• _Text to read_
◇ ◇ ◇
Document-Level Queries

While RSQL is commonly used for segment queries, it can also be applied to document and perspective instances. This page explains how to use RSQL to query documents directly. Note that the perspective endpoint operates in a similar way as the document endpoint.

Field Access and Dot Notation

The query language exposes fields on the top-level object and subfields via dot notation. This is the same pattern used in segment queries (e.g., perspective.name), but applied to document attributes.

Query Endpoints

Document-level queries can be used with the documents endpoint:

https://api.redshred.com/v2/collections/{collection_name}/documents/

Query Styles

Basic Document Filtering

Querying Documents by File Size

file_size <= 102000

This query finds all documents with a file size less than or equal to 102KB. This demonstrates how RSQL inherits functionality from Django’s Q objects to support numeric comparisons on document attributes.

You can use this query in two ways:

  1. As a direct query parameter to the documents endpoint:

    /v2/collections/research-reading/documents/?q=file_size%20%3C=%20102000&fields=self_link,name,file_size
    
  2. As a field-specific filter parameter (Django-style):

    /v2/collections/research-reading/documents/?file_size__lte=102000&fields=self_link,name,file_size
    

Both approaches achieve the same result, with the first using RSQL syntax and the second using Django’s field lookup syntax.
◇ ◇ ◇
• _Given task_
Retype the whole page on document-level queries above, keeping every word, line break, and symbol unchanged.

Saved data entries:
◇ ◇ ◇
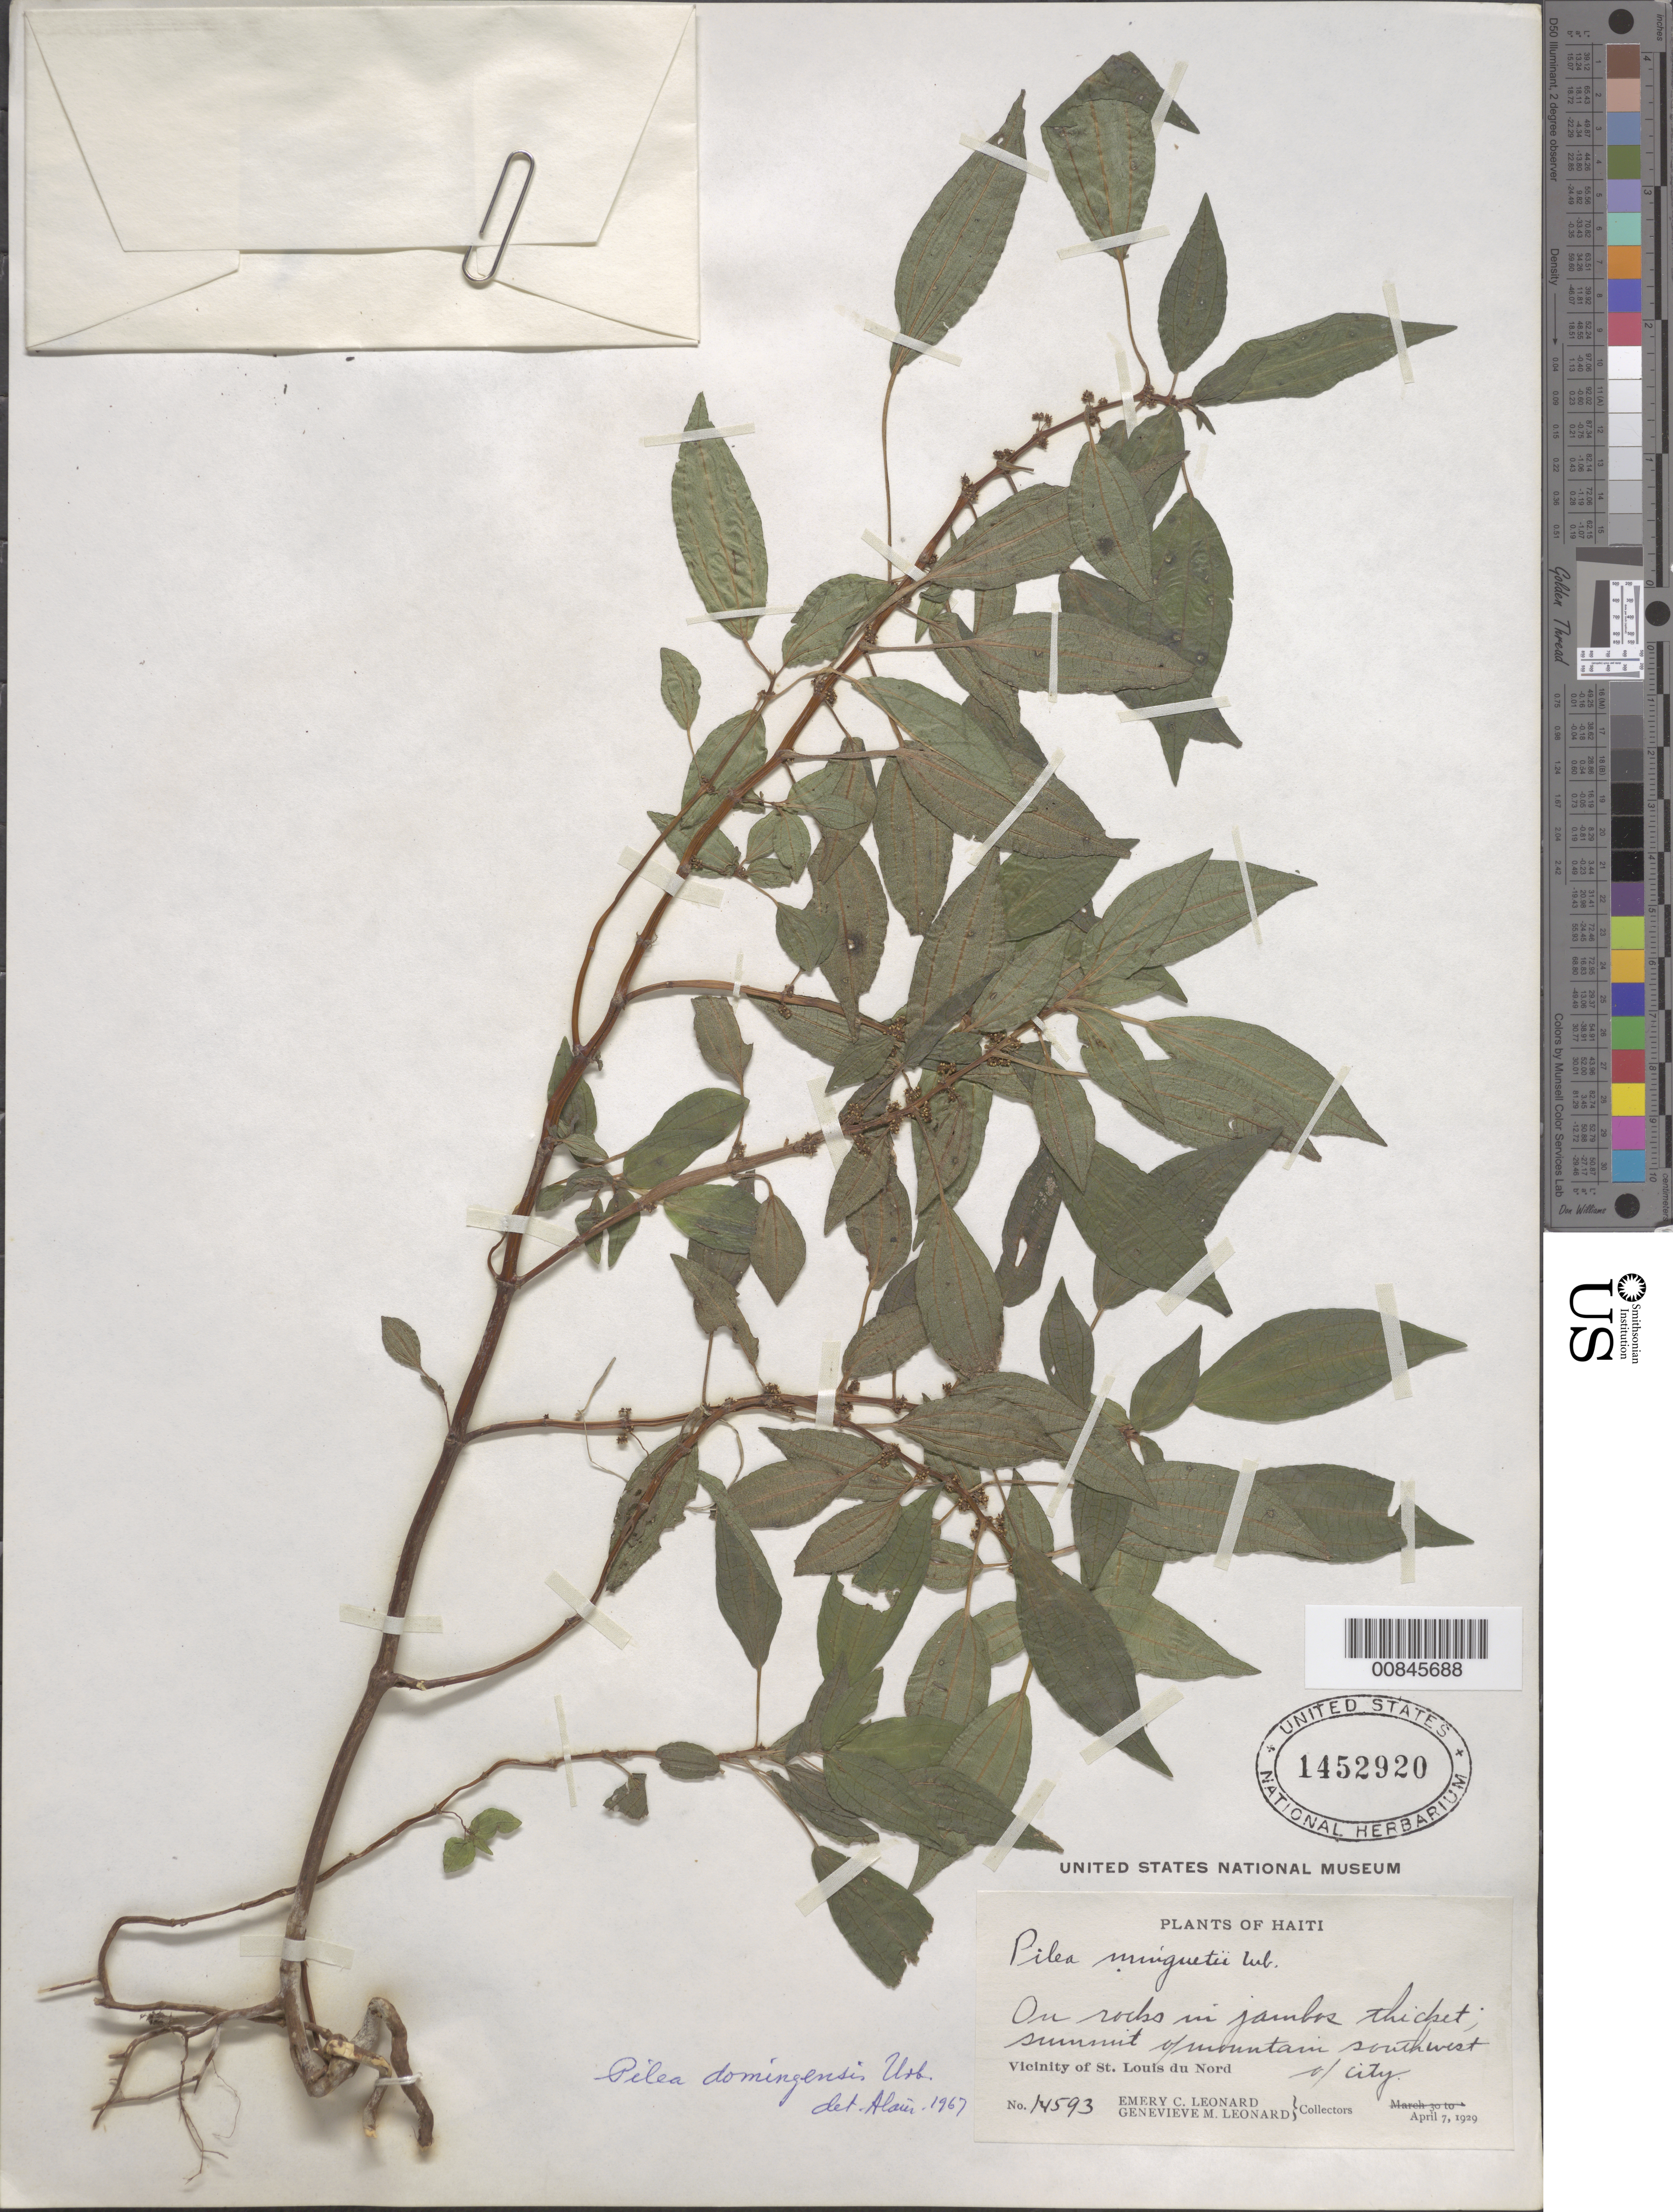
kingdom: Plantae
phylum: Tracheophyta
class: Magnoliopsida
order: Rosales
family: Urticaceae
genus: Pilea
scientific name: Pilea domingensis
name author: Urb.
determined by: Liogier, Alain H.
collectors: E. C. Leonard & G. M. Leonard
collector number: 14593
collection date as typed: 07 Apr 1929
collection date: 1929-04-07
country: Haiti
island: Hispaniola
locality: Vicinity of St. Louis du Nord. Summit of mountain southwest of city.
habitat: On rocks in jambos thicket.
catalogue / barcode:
◇ ◇ ◇
• _Exercise result_
Document-Level Queries

While RSQL is commonly used for segment queries, it can also be applied to document and perspective instances. This page explains how to use RSQL to query documents directly. Note that the perspective endpoint operates in a similar way as the document endpoint.

Field Access and Dot Notation

The query language exposes fields on the top-level object and subfields via dot notation. This is the same pattern used in segment queries (e.g., perspective.name), but applied to document attributes.

Query Endpoints

Document-level queries can be used with the documents endpoint:

https://api.redshred.com/v2/collections/{collection_name}/documents/

Query Styles

Basic Document Filtering

Querying Documents by File Size

file_size <= 102000

This query finds all documents with a file size less than or equal to 102KB. This demonstrates how RSQL inherits functionality from Django’s Q objects to support numeric comparisons on document attributes.

You can use this query in two ways:

  1. As a direct query parameter to the documents endpoint:

    /v2/collections/research-reading/documents/?q=file_size%20%3C=%20102000&fields=self_link,name,file_size
    
  2. As a field-specific filter parameter (Django-style):

    /v2/collections/research-reading/documents/?file_size__lte=102000&fields=self_link,name,file_size
    

Both approaches achieve the same result, with the first using RSQL syntax and the second using Django’s field lookup syntax.